**Requirement:** Below this line are records; transcribe exactly the lines between the one holding "root of tail: (1381, 402)" and the one holding "nose: (594, 231)", inclusive, and omit the pictures.

**Exercise input:**
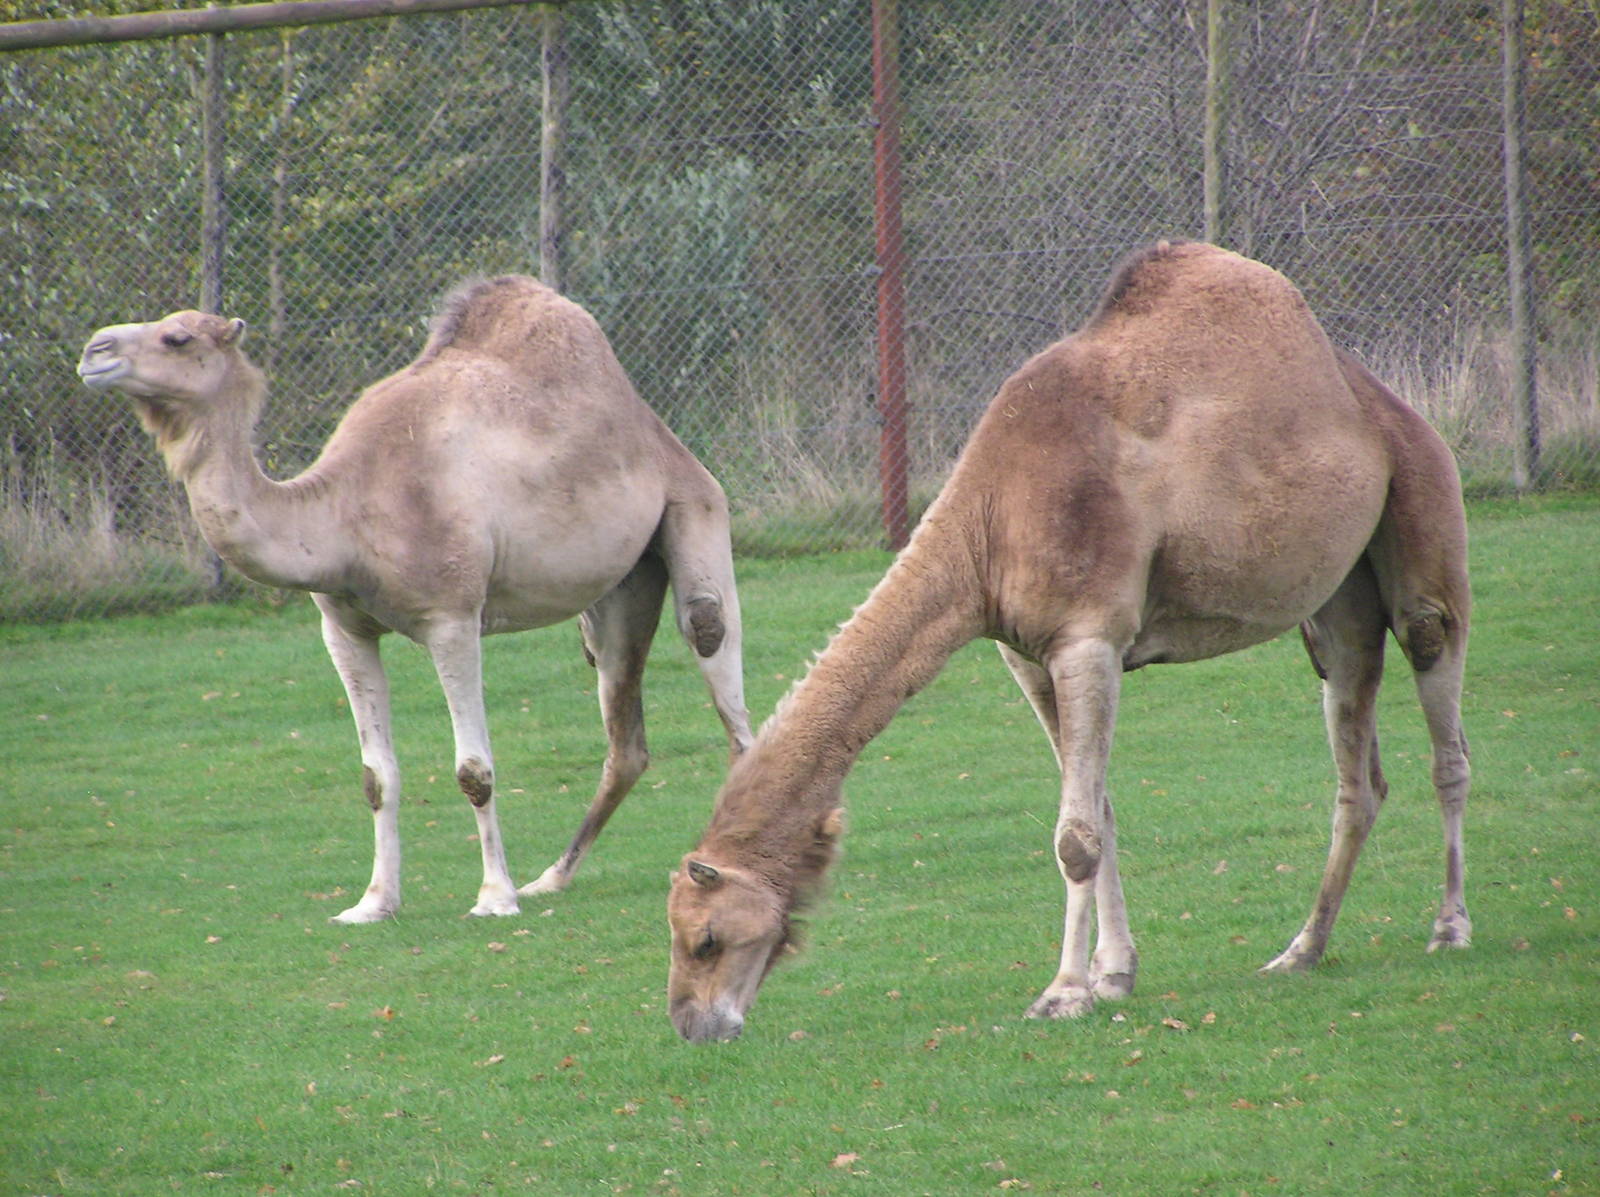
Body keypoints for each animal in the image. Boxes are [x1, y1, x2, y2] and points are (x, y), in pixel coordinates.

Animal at [79, 275, 753, 923]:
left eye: (177, 338)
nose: (94, 351)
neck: (344, 513)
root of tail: (655, 428)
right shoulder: (344, 628)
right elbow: (375, 777)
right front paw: (373, 903)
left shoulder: (452, 617)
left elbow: (474, 772)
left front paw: (494, 897)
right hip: (619, 590)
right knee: (625, 738)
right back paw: (551, 878)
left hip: (695, 508)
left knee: (718, 660)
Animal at [666, 241, 1471, 1042]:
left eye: (705, 938)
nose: (692, 1025)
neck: (988, 522)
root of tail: (1381, 402)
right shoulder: (1025, 653)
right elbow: (1101, 812)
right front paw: (1115, 975)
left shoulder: (1089, 639)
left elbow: (1075, 837)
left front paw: (1063, 992)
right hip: (1337, 606)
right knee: (1358, 769)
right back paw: (1302, 949)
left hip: (1424, 511)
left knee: (1442, 715)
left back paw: (1449, 928)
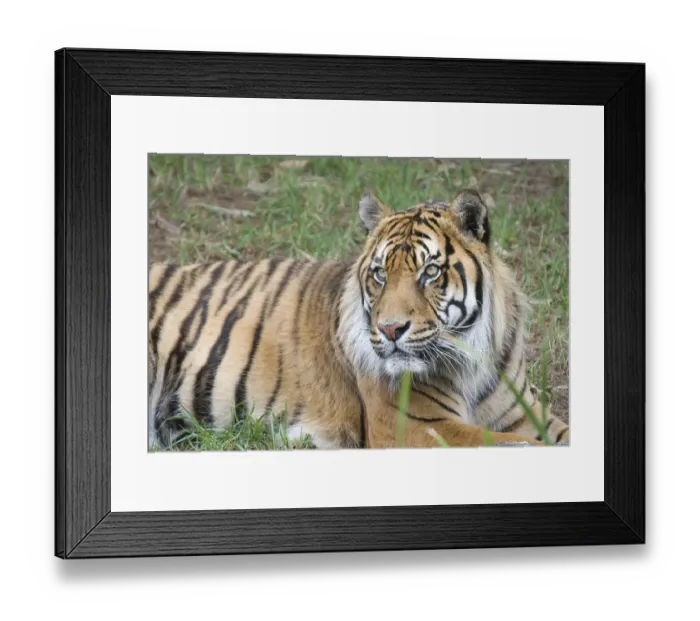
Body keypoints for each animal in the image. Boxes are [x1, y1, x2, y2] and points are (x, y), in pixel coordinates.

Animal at [148, 189, 569, 450]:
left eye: (430, 273)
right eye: (380, 274)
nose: (390, 329)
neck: (473, 361)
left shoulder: (524, 414)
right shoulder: (416, 426)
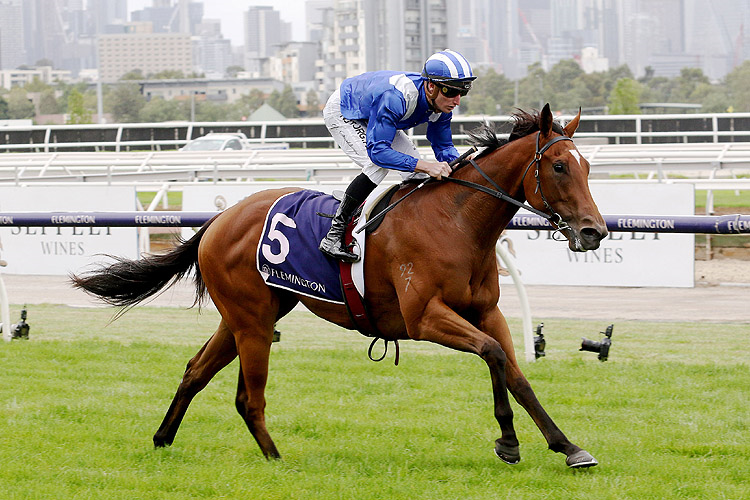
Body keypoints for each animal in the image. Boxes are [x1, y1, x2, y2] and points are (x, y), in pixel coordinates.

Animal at [73, 104, 608, 468]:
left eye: (587, 167)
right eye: (559, 166)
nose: (594, 231)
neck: (457, 222)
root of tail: (220, 218)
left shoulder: (487, 312)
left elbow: (512, 371)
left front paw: (562, 445)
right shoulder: (425, 318)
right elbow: (494, 356)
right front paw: (517, 442)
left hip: (248, 315)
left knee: (195, 371)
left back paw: (163, 438)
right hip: (253, 321)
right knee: (248, 397)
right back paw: (276, 459)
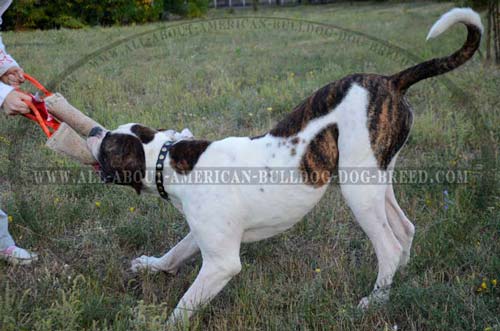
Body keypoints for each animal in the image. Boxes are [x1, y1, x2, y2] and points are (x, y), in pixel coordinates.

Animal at [88, 8, 482, 326]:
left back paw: (375, 301)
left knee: (389, 246)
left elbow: (184, 306)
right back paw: (401, 278)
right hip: (377, 181)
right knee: (404, 229)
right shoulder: (203, 237)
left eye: (108, 145)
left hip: (358, 190)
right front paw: (151, 265)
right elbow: (174, 253)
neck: (168, 158)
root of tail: (390, 80)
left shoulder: (221, 262)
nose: (92, 131)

**Output for this exercise:**
root of tail: (1381, 402)
right shoulder: (1025, 653)
right elbow: (1101, 812)
right front paw: (1115, 975)
left shoulder: (1089, 639)
left elbow: (1075, 837)
left front paw: (1063, 992)
right hip: (1337, 606)
right knee: (1358, 769)
right back paw: (1302, 949)
left hip: (1424, 511)
left knee: (1442, 715)
left back paw: (1449, 928)
Body keypoints for each animal in the image. Boxes are [x1, y1, x2, y2] and points are (x, y), in pixel coordinates.

Animal at [148, 189, 569, 450]:
left eye: (430, 273)
right eye: (380, 274)
nose: (390, 329)
neck: (473, 361)
left shoulder: (524, 414)
right shoulder: (416, 426)
Body keypoints for each animal in the image. Boxes are [x1, y1, x2, y2] and points are (x, y), in pixel coordinates.

Animal at [73, 104, 608, 468]:
left eye: (587, 167)
right eye: (559, 166)
nose: (594, 231)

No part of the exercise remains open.